Directions »
Take each line of the data that contains the string "none" and copy it.

Records shown »
┏━━

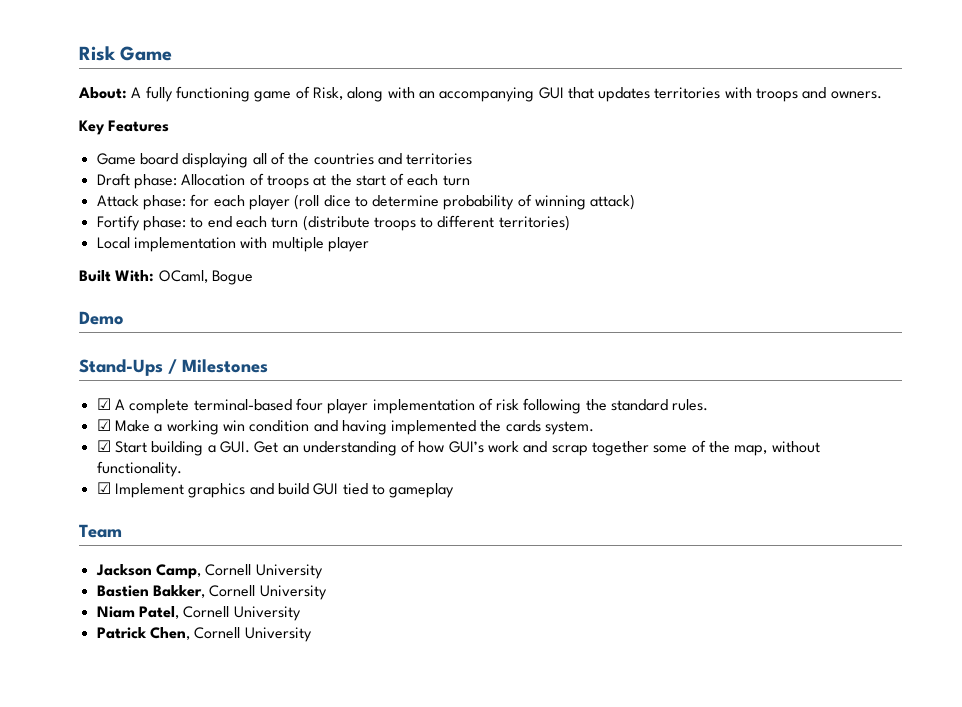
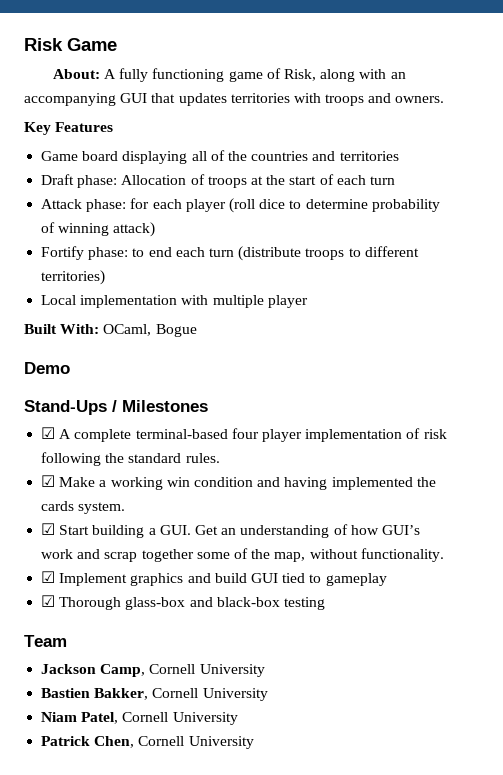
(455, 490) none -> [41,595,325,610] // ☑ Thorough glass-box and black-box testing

┗━━
┏━━

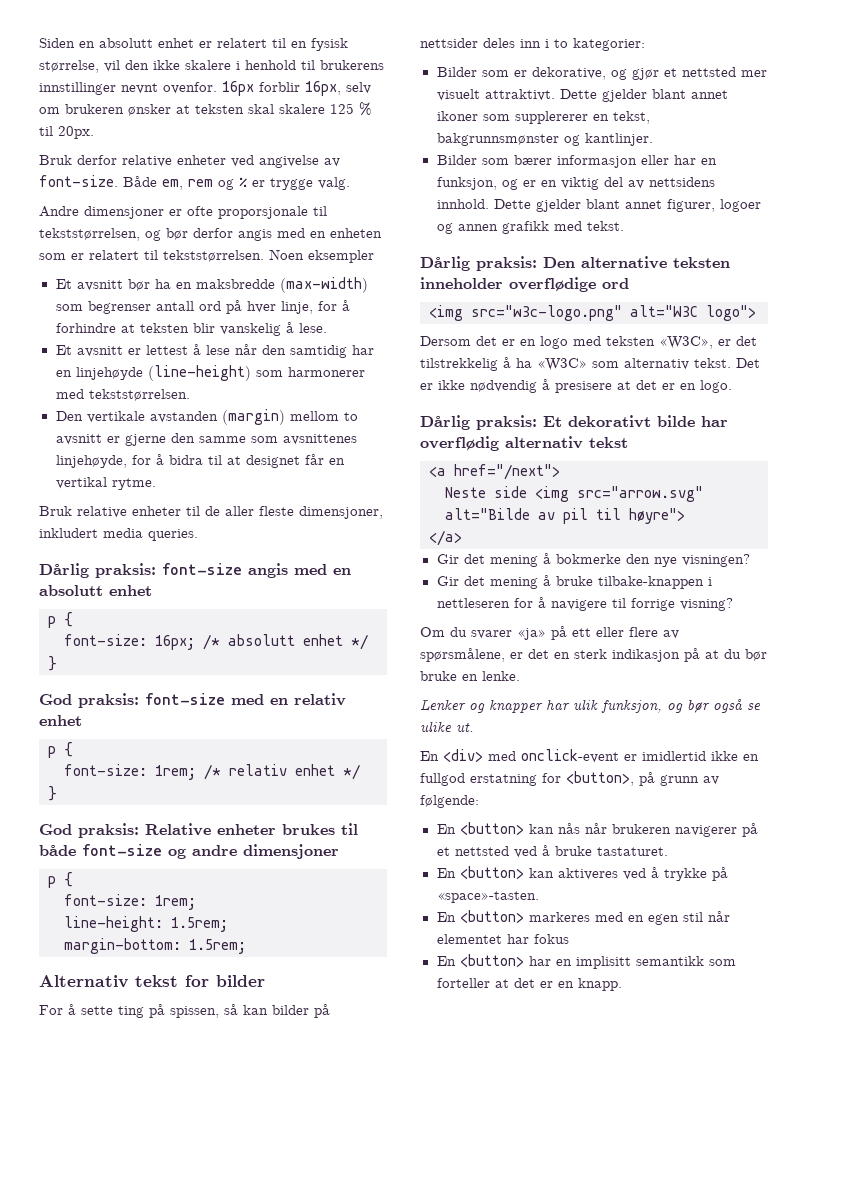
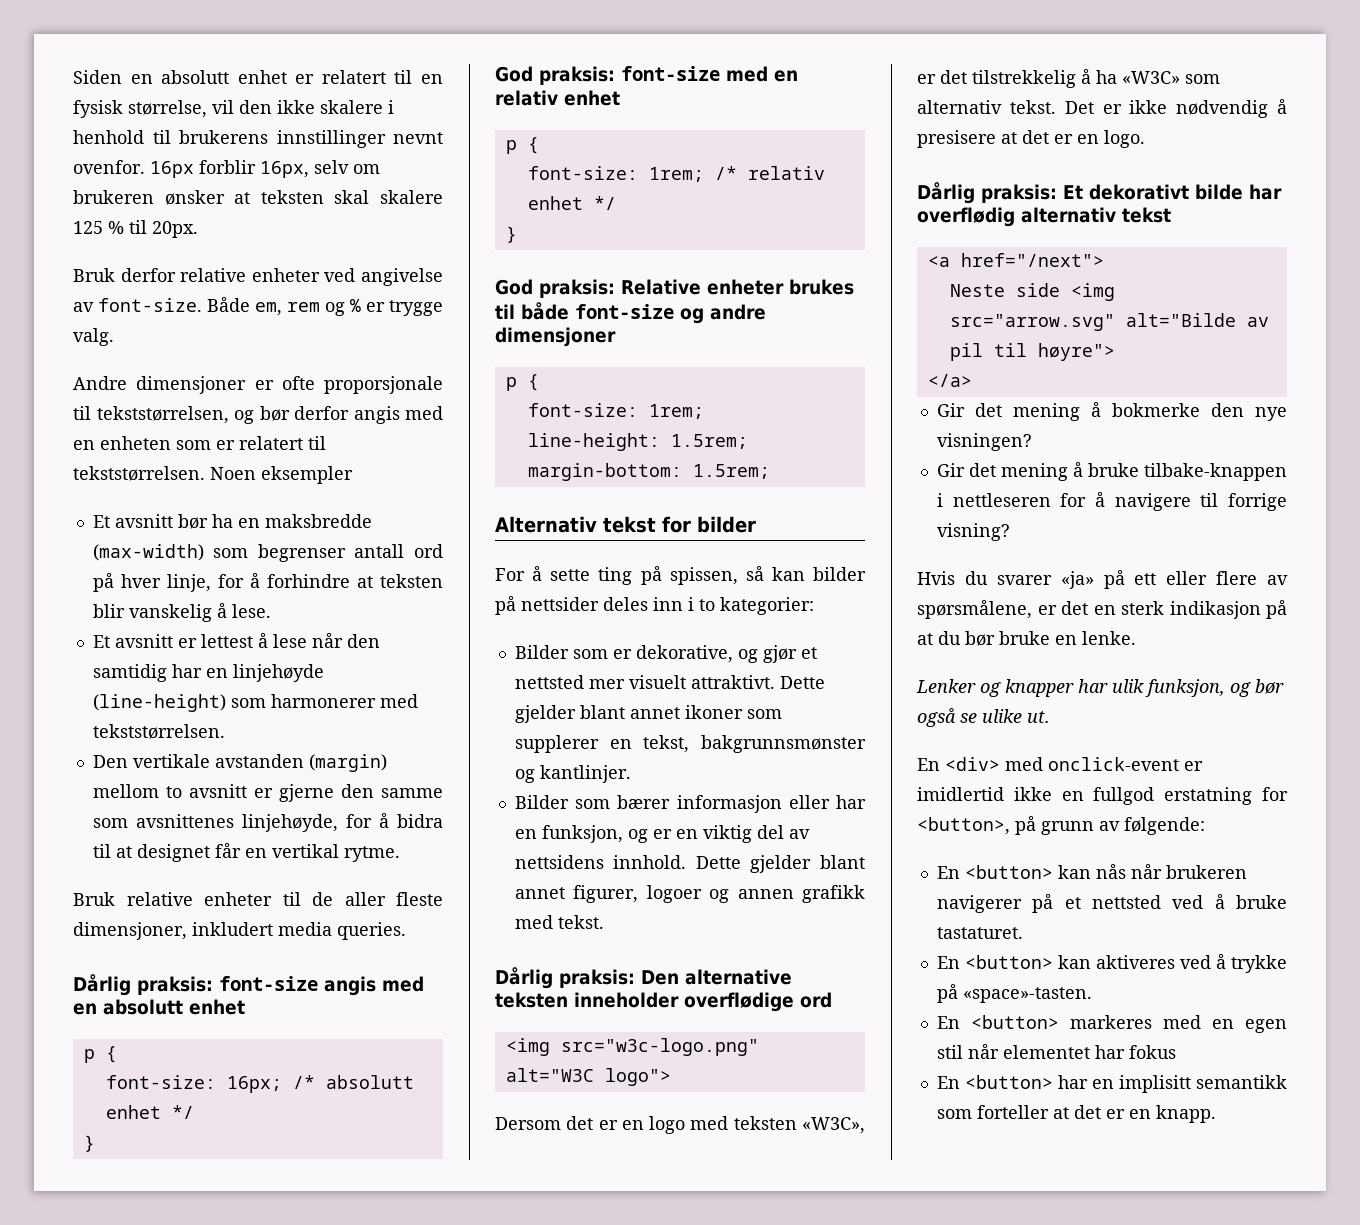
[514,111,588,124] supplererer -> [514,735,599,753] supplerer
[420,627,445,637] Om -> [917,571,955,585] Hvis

┗━━
┏━━

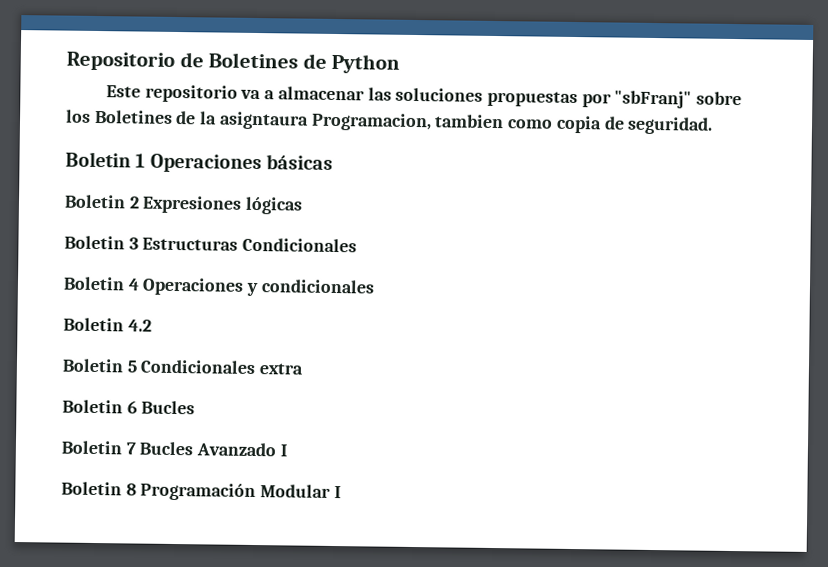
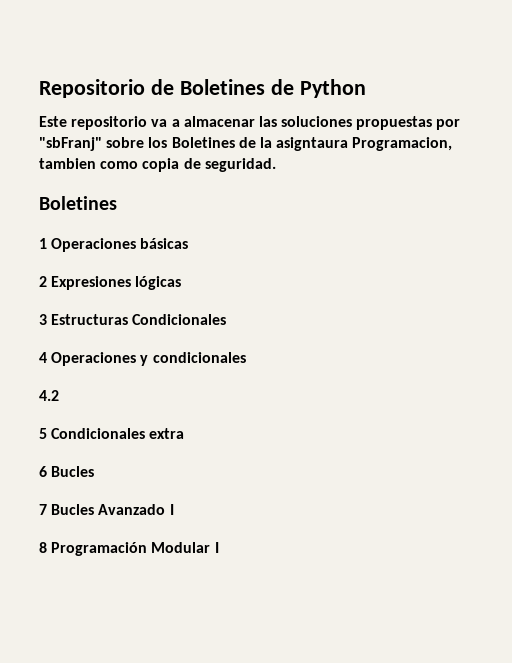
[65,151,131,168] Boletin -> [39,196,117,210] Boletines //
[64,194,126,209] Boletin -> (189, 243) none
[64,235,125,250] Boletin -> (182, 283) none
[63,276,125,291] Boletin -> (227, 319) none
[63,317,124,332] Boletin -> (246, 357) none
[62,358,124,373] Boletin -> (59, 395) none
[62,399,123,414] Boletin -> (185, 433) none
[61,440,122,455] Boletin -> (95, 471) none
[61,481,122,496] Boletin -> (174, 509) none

┗━━

Exercise result »
(455, 490) none -> [41,595,325,610] // ☑ Thorough glass-box and black-box testing
[64,194,126,209] Boletin -> (189, 243) none
[64,235,125,250] Boletin -> (182, 283) none
[63,276,125,291] Boletin -> (227, 319) none
[63,317,124,332] Boletin -> (246, 357) none
[62,358,124,373] Boletin -> (59, 395) none
[62,399,123,414] Boletin -> (185, 433) none
[61,440,122,455] Boletin -> (95, 471) none
[61,481,122,496] Boletin -> (174, 509) none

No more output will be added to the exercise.